> [WHAT TO DO]:
Show every line of the data that includes the word "durch".

RECORD EXCERPTS START

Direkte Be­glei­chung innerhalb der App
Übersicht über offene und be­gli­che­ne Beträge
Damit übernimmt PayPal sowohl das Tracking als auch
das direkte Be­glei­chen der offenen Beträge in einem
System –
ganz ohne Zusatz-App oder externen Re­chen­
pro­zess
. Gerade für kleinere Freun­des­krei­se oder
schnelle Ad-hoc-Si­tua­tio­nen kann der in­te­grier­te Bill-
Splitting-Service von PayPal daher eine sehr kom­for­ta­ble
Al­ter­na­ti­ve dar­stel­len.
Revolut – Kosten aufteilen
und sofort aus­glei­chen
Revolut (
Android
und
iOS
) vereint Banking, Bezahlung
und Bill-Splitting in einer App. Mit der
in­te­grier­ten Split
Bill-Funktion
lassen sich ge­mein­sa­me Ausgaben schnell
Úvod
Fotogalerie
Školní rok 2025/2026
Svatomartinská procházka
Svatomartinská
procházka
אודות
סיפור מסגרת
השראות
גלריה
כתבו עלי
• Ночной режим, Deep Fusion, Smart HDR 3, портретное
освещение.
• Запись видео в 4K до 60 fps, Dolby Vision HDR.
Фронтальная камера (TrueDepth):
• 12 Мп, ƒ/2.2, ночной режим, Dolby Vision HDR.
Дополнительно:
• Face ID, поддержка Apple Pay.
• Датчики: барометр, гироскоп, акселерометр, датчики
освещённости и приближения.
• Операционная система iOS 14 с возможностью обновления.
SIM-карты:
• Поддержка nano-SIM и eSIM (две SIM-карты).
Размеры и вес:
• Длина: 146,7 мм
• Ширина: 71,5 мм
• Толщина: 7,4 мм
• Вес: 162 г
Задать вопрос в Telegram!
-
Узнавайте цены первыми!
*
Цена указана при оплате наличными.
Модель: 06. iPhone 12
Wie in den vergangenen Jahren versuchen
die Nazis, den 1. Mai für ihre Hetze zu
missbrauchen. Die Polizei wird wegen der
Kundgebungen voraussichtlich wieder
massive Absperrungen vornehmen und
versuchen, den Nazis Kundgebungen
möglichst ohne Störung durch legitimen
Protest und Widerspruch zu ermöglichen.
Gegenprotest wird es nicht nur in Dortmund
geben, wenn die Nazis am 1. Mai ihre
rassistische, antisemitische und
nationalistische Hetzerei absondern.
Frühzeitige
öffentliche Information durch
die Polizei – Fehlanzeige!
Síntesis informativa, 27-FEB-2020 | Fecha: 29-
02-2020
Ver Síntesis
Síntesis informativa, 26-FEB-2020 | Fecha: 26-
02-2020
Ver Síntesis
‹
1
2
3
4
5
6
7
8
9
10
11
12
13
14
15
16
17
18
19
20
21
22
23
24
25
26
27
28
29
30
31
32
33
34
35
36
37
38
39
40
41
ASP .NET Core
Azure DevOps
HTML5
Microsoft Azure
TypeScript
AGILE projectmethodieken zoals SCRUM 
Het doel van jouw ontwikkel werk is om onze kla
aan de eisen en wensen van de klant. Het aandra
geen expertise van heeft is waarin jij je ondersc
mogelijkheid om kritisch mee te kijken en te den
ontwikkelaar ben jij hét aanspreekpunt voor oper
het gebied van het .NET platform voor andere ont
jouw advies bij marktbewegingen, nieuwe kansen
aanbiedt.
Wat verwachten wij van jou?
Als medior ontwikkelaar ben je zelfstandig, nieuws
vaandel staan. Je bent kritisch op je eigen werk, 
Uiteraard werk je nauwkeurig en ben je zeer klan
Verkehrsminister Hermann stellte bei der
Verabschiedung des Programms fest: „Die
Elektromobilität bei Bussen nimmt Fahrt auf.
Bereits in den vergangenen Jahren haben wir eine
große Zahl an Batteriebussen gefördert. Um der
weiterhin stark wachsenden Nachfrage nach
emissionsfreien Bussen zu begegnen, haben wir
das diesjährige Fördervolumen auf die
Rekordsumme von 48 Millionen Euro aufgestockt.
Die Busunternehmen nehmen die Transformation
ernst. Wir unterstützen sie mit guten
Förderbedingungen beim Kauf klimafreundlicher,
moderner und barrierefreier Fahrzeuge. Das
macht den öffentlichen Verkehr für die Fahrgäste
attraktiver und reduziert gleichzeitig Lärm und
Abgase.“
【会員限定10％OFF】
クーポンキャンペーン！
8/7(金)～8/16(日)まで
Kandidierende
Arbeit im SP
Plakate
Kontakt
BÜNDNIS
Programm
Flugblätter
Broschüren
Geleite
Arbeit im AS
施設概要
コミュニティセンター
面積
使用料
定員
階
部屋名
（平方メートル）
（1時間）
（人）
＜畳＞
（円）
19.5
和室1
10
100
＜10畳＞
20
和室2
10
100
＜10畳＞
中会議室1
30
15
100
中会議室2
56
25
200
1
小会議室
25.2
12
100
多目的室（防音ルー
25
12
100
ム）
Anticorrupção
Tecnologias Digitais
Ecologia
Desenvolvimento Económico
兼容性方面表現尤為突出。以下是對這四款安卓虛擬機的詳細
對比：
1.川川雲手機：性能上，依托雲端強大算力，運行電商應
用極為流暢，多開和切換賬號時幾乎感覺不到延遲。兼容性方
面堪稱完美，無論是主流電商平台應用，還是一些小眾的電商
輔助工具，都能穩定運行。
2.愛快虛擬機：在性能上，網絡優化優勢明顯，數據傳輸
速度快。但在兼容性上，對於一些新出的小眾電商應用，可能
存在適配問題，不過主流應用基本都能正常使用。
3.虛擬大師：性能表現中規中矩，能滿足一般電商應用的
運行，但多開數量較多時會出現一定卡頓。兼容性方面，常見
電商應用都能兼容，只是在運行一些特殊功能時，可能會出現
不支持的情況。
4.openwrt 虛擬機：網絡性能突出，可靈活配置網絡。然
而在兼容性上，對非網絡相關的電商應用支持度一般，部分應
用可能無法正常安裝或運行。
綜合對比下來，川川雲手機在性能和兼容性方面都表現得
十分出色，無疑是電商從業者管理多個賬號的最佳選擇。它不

RECORD EXCERPTS END

> [OUTPUT]:
möglichst ohne Störung durch legitimen
öffentliche Information durch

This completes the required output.